Release: v1.0 — Multi-Modal Biometric Authentication System
Overview
A real-time access control system that authenticates users by fusing three independent verification channels — face recognition, speaker verification, and a spoken password — into a single deep learning decision. Built as a Deep Learning capstone project.
The system implements a multi-gate security pipeline with defense in depth: an attacker must simultaneously defeat all channels to gain access. Failure at any gate terminates the attempt early.
Architecture
User → Gate 1: Voice Password (Google STT + fuzzy match)
↓ pass
Gate 2: Biometric Capture
├── Face → MTCNN → FaceNet (VGGFace2) → 512-dim embedding
└── Voice → ECAPA-TDNN (VoxCeleb) → 192-dim embedding
↓
Liveness Check (blink detection via EAR + head pose via solvePnP)
↓ pass
Gate 3: Late Fusion MLP (704-dim → 256 → 128 → 4 classes)
↓
3-Tier Confidence Decision → ACCESS GRANTED / DENIED
Decision logic:
- ≥ 85% confidence → Immediate access
- 50–85% → Gray area: cosine similarity fallback against enrolled profiles (both face ≥ 0.4 and voice ≥ 0.4 must pass)

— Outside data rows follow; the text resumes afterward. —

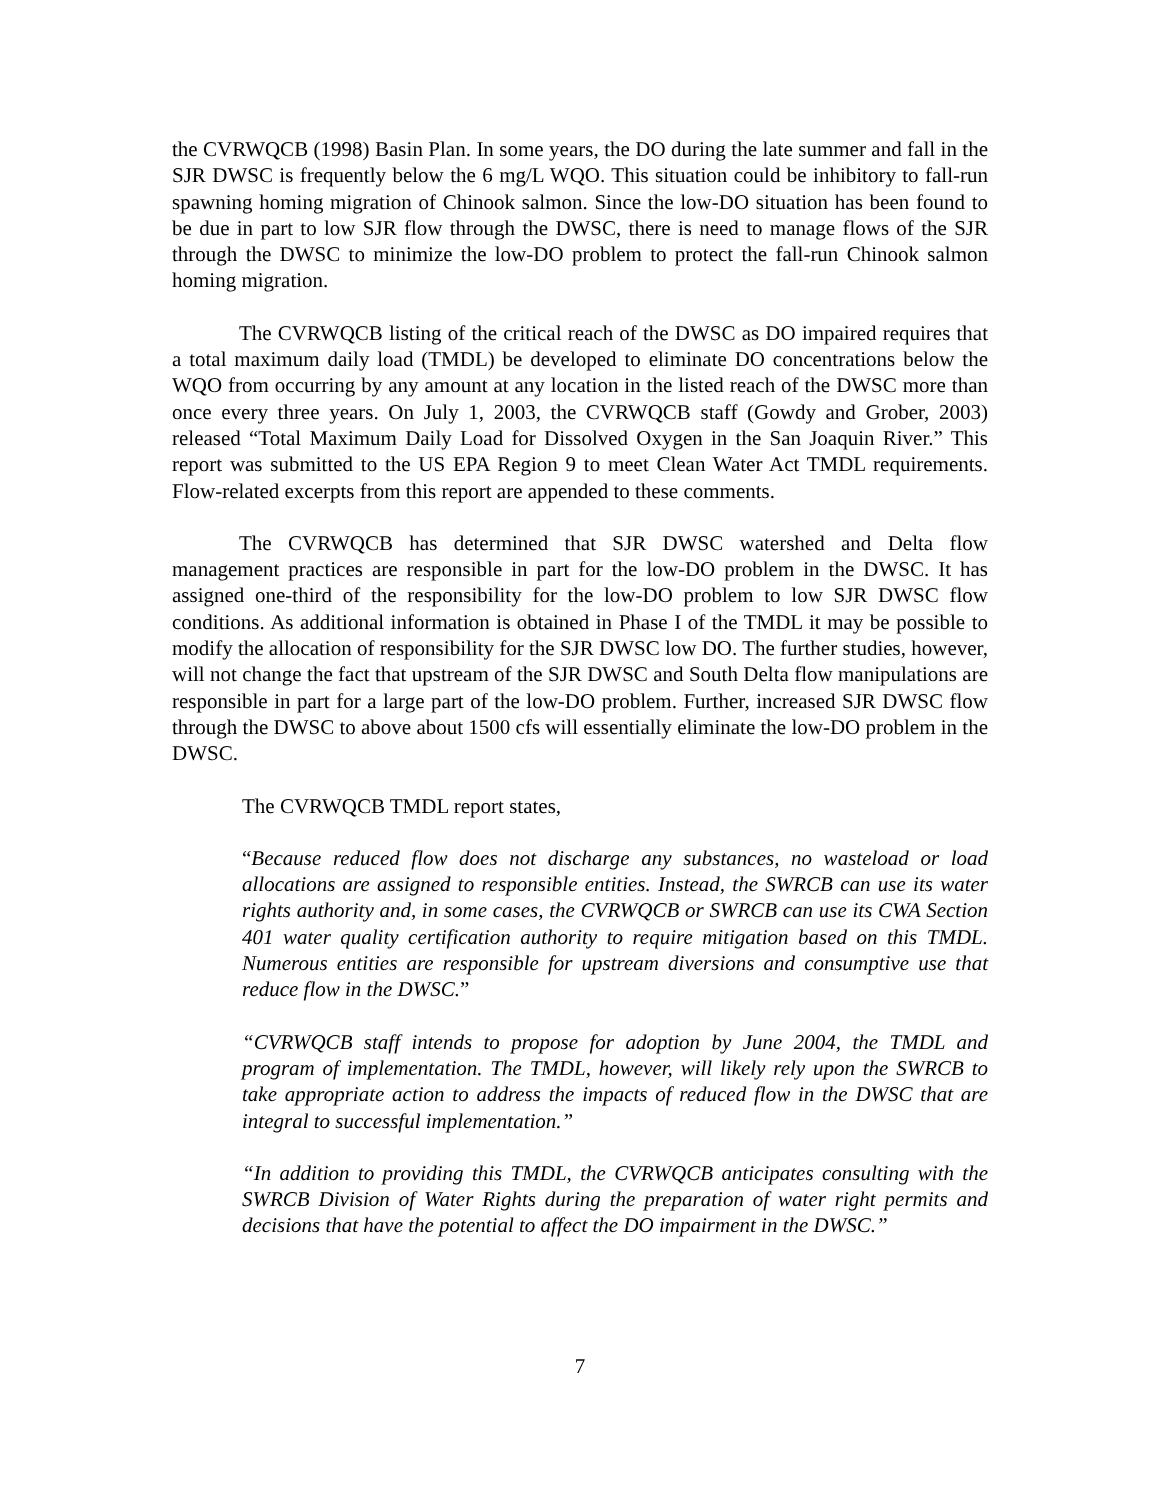the CVRWQCB (1998) Basin Plan. In some years, the DO during the late summer and fall in the SJR DWSC is frequently below the 6 mg/L WQO. This situation could be inhibitory to fall-run spawning homing migration of Chinook salmon. Since the low-DO situation has been found to be due in part to low SJR flow through the DWSC, there is need to manage flows of the SJR through the DWSC to minimize the low-DO problem to protect the fall-run Chinook salmon homing migration.
The CVRWQCB listing of the critical reach of the DWSC as DO impaired requires that a total maximum daily load (TMDL) be developed to eliminate DO concentrations below the WQO from occurring by any amount at any location in the listed reach of the DWSC more than once every three years. On July 1, 2003, the CVRWQCB staff (Gowdy and Grober, 2003) released “Total Maximum Daily Load for Dissolved Oxygen in the San Joaquin River.” This report was submitted to the US EPA Region 9 to meet Clean Water Act TMDL requirements. Flow-related excerpts from this report are appended to these comments.
The CVRWQCB has determined that SJR DWSC watershed and Delta flow management practices are responsible in part for the low-DO problem in the DWSC. It has assigned one-third of the responsibility for the low-DO problem to low SJR DWSC flow conditions. As additional information is obtained in Phase I of the TMDL it may be possible to modify the allocation of responsibility for the SJR DWSC low DO. The further studies, however, will not change the fact that upstream of the SJR DWSC and South Delta flow manipulations are responsible in part for a large part of the low-DO problem. Further, increased SJR DWSC flow through the DWSC to above about 1500 cfs will essentially eliminate the low-DO problem in the DWSC.
The CVRWQCB TMDL report states,
“Because reduced flow does not discharge any substances, no wasteload or load allocations are assigned to responsible entities. Instead, the SWRCB can use its water rights authority and, in some cases, the CVRWQCB or SWRCB can use its CWA Section 401 water quality certification authority to require mitigation based on this TMDL. Numerous entities are responsible for upstream diversions and consumptive use that reduce flow in the DWSC.”
“CVRWQCB staff intends to propose for adoption by June 2004, the TMDL and program of implementation. The TMDL, however, will likely rely upon the SWRCB to take appropriate action to address the impacts of reduced flow in the DWSC that are integral to successful implementation.”
“In addition to providing this TMDL, the CVRWQCB anticipates consulting with the SWRCB Division of Water Rights during the preparation of water right permits and decisions that have the potential to affect the DO impairment in the DWSC.”
7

- < 50% or "unknown" → Access denied
Results
| Metric | Value |
|---|---|
| Test Accuracy | 99.5% (376/378 samples) |
| David | 100% |
| Itzhak | 100% |
| Yossi | 100% |
| Unknown Detection | 98% recall, 100% precision |
Key Technical Highlights
- Transfer learning — Frozen pretrained backbones (InceptionResnetV1 on VGGFace2 with 3.3M faces, ECAPA-TDNN on VoxCeleb with 7000+ speakers) used as feature extractors. No fine-tuning required.
- Leakage-free data splitting — Train/val/test splits happen per-person, per-modality, before creating face-voice pairs. No embedding appears in more than one set.
- Cross-modal spoofing detection — Mismatched face+voice pairs (e.g., David's face + Yossi's voice) are trained as the "unknown" class, teaching the model that face-voice correlation matters.
- BatchNorm in fusion — Essential for handling the ~800x variance mismatch between voice (192-d, std ~16) and face (512-d, std ~0.02) embeddings. Without it, voice dimensions dominate.
- Liveness detection — Blink detection (Eye Aspect Ratio via MediaPipe) and head pose variation (solvePnP) block photo prints and video replay attacks. OR logic: either check passing is sufficient.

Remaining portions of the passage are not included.